Nous étions si esclaves du temps et des choses desquels nous abusions par une hyperactivité, une pléthore de distractions mondaines et nos égoïsmes, que nous nous désolions l’un de sa fugacité, l’autre de son évanescence.
Nous avions tellement adopté de mauvaises habitudes contre Dieu, les autres et nous-mêmes que le mal était devenu notre familier, le vice notre binôme et le bien notre pauvre parent.
Nous étions aveuglés, obstinés par le profit, la gloire, l’honneur, l’instantané, idolâtrant les biens éphémères, le pouvoir, le savoir, le charnel au préjudice de l’Etre et des êtres qui ne passaient plus comme priorités.
Nous avions chassé le naturel et le durable pour abriter l’artificiel. Par un appétit insatiable, désordonné, nous les avions sacrifiés pour chérir et choisir le superficiel, l’accessoire, l’apparent, le fictionnel, dépréciant et endommageant notre sœur et mère : la nature.
Bien des fois, nous nous étions comportés en indignes produits de la nature, en saboteurs et fossoyeurs de la vie, en ennemis ou concurrents irraisonnables de Dieu et de l’homme.
Finalement, nous étions, presqu’unanimement, coupables d’être oublieux, négligents, prétentieux, et même irresponsables.
Or voilà qu’un inconnu, un inattendu et un insoupçonné virus, à la fois vicieux et pernicieux, nous a accidentellement tous frappés, de plein fouet, déjouant nos plans, minant nos privilèges, brisant nos élans, assombrissant nos espoirs, accentuant nos crises, meurtrissant notre fragilité, voire nous confinant. Une plaie béante s’ajoute à nos plaies humaines qui ont du mal à se cicatriser.
Du coup, pris de cours, nous ne nous reconnaissons plus, nous avons pendu nos armes, nous avons perdu notre rythme, nous sommes devenus étranges et étrangers dans notre monde. Tout s’arrête et s’interrompt. Tout nous dépasse et nous surpasse. La routine, la monotonie, la solitude, l’angoisse, la mélancolie nous embarrassent.
O désolation quand tu nous prends ! O consternation quand tu nous saisis ! O Peur quand tu nous immobilises ! D’où le secours nous viendra-t-il ? Et si par une maladie, un malheur, arrivaient le revirement du monde, le sursaut de l’humanité, le réveil ou l’éveil des pécheurs que nous sommes tous ?

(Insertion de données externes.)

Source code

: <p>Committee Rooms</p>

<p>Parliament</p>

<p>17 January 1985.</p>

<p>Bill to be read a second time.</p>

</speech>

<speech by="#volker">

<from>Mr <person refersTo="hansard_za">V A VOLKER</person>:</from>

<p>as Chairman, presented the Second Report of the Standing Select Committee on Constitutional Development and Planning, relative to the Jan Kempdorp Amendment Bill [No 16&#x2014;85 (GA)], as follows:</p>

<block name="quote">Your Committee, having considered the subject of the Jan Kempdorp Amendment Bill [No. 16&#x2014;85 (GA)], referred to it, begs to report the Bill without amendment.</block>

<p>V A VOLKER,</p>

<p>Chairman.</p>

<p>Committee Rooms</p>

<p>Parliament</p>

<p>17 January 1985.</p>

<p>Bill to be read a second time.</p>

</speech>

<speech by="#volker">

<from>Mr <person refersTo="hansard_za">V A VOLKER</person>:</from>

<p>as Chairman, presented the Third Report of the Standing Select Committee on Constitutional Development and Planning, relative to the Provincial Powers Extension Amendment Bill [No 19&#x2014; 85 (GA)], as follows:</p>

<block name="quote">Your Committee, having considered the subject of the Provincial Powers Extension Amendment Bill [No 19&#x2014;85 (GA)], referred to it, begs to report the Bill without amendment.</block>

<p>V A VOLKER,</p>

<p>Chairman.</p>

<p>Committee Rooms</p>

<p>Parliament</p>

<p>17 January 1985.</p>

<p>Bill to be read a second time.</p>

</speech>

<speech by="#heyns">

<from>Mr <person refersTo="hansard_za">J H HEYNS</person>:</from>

Là, entre nous, sonne l’heure du franc-parler. Ce virus mortel, dit Covid-19, est un rappel à l’ordre, à l’essentiel, à la vraie vie, aux bonnes mœurs, aux nobles aspirations, à la solidarité intergénérationnelle et internationale pour le bien-être de notre humanité. Ne replongeons pas dans nos erreurs ou notre errance maintenant que bon nombre d’entre nous renouent contact avec des valeurs délaissées, des gestes simples, de bonnes habitudes, en accordant du crédit et de l’attention à leur corps, leur famille, leur entourage, leur foi, en prenant conscience de l’importance des autres, du temps, de la nature, de la vie, de la santé pour leur épanouissement. Cessons toutefois de dormir sur les lauriers que nous nous sommes tressés.
Eh oui, le langage de la vérité nous exige de reconnaître que l’humanité est une seule famille. Par conséquent, nous sommes enfants d’un même Père-Créateur.
La vie sera belle si nous la rendons telle. Prenons le temps de bien vivre, de vivre sainement et paisiblement, pas seuls, mais toujours avec les autres, nos semblables. Ayons le goût de vivre, et non de survivre. Profitons pleinement du présent dans l’aujourd’hui de Dieu, en offrant aux siens et aux nécessiteux le meilleur de nous-mêmes. Soyons sobres.
Nous sommes réellement interdépendants, frères et sœurs, si bien que notre parenté humaine n’est ni à reléguer ni à bannir pour une quelconque motivation.
Aujourd’hui comme demain, soyons des athlètes de la bonne cause, des adorateurs de l’Unique Dieu et des serviteurs de la personne humaine. Souvenons- nous de notre origine et destinée en Dieu, de notre appartenance à Lui, à une même famille dans une maison commune à rendre accueillante, florissante, viable pour tous et en l’occurrence pour les générations futures.
A travers cet événement dramatique pour les uns, tragique pour les autres, il demeure indéniable que nous avons toujours besoin de Dieu, notre Bien indispensable. Nous avons davantage besoin des personnes comme ressources humaines irremplaçables. Nous avons encore besoin de la nature, si généreuse et belle quand nous en prenons soin.